Constantin Belot (4/6, Bourgogne) a conquis son premier titre de champion de France. En finale, face à son camarade du Pôle France de Poitiers et tête de série n°1, Adrien Puget (3/6, Guyenne), touché à la cuisse gauche pendant le match, il s'est imposé 2/6, 6/2, 6/3.
Sitôt sorti du court, Constantin Belot avait du mal à réaliser la portée de sa victoire. Il faut dire qu'elle avait un goût particulier parce qu'il l'avait obtenue face à un ami blessé à la cuisse gauche à partir de la fin du deuxième set.
Comme aux Petits Ducs à Dijon et aux Espoirs Poitou-Charentes à Iteuil, Belot et Adrien Puget se sont retrouvés en finale. En ces deux occasions, le sociétaire de l'AS Haillan avait imposé sa puissance redoutable, lui qui mesure déjà 1,79 m à 14 ans.
La revanche de Belot
Joueur au tempérament offensif, doté d'un joli revers à une main et surtout d'un service et d'un coup droit percutants, Constantin n'avait alors pas su comment résister. Battu en deux sets à chaque fois (6/4, 6/3 et 6/2, 7/6), il a pris sa revanche sur la terre battue de Roland-Garros. Pourtant, il en semblait loin à la fin du premier set. Repoussé par les coups lourds de son adversaire, notamment en coup droit, Belot accumule les fautes en début de partie pour perdre cette manche 6/2.
Mais Puget a du mal à repartir au combat.
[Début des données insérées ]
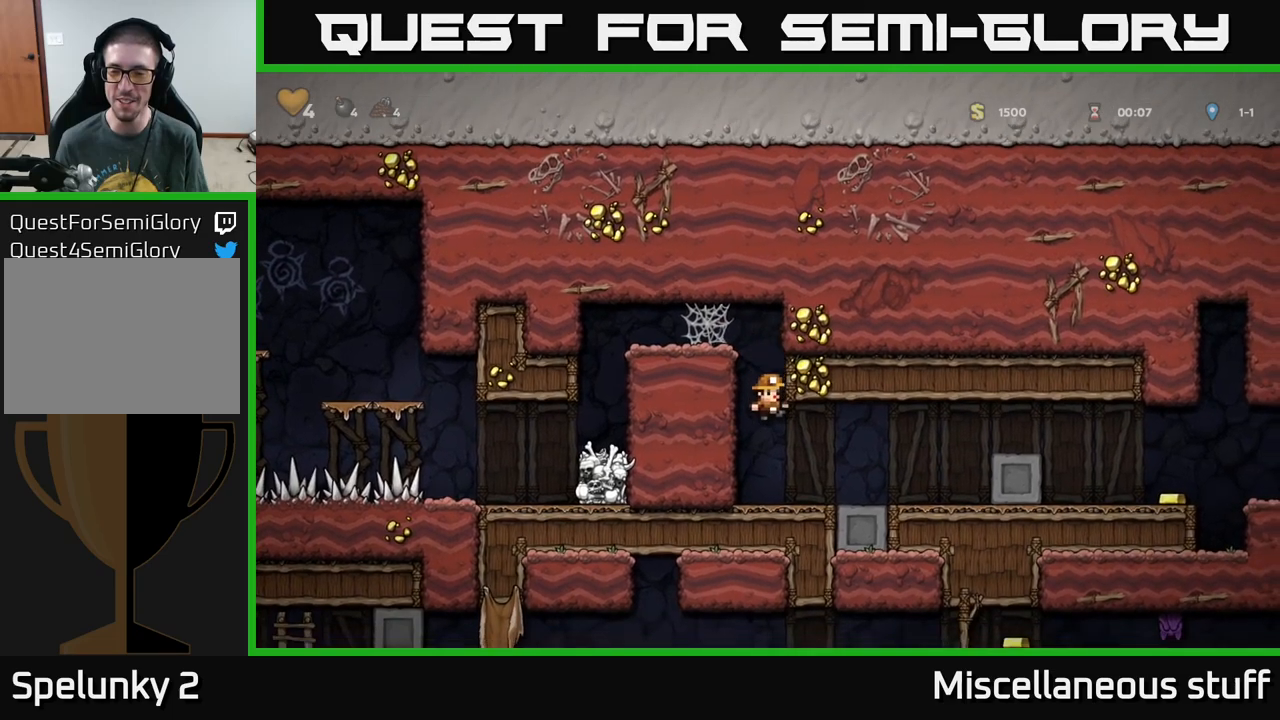
{"buttons": ["A", "DPAD_RIGHT"], "left_stick": "center", "events": [[367, "A", "down"]]}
La chaleur extrême qui règne sur Paris l'accable. Rapidement, il est mené 4-0. A 4-1 contre lui, le joueur de l'AS Haillan efface un break de retard. Malheureusement pour lui, dans ce jeu, pris à contre pied par une jolie volée de coup droit de Belot, il se blesse à la cuisse gauche. A 5-2, le kiné lui bande la cuisse. Handicapé, Puget se déplace très difficilement, et le joueur de l'USO Nevers égalise tranquillement à un set partout d'un coup droit gagnant (6/2).
"C'est bizarre"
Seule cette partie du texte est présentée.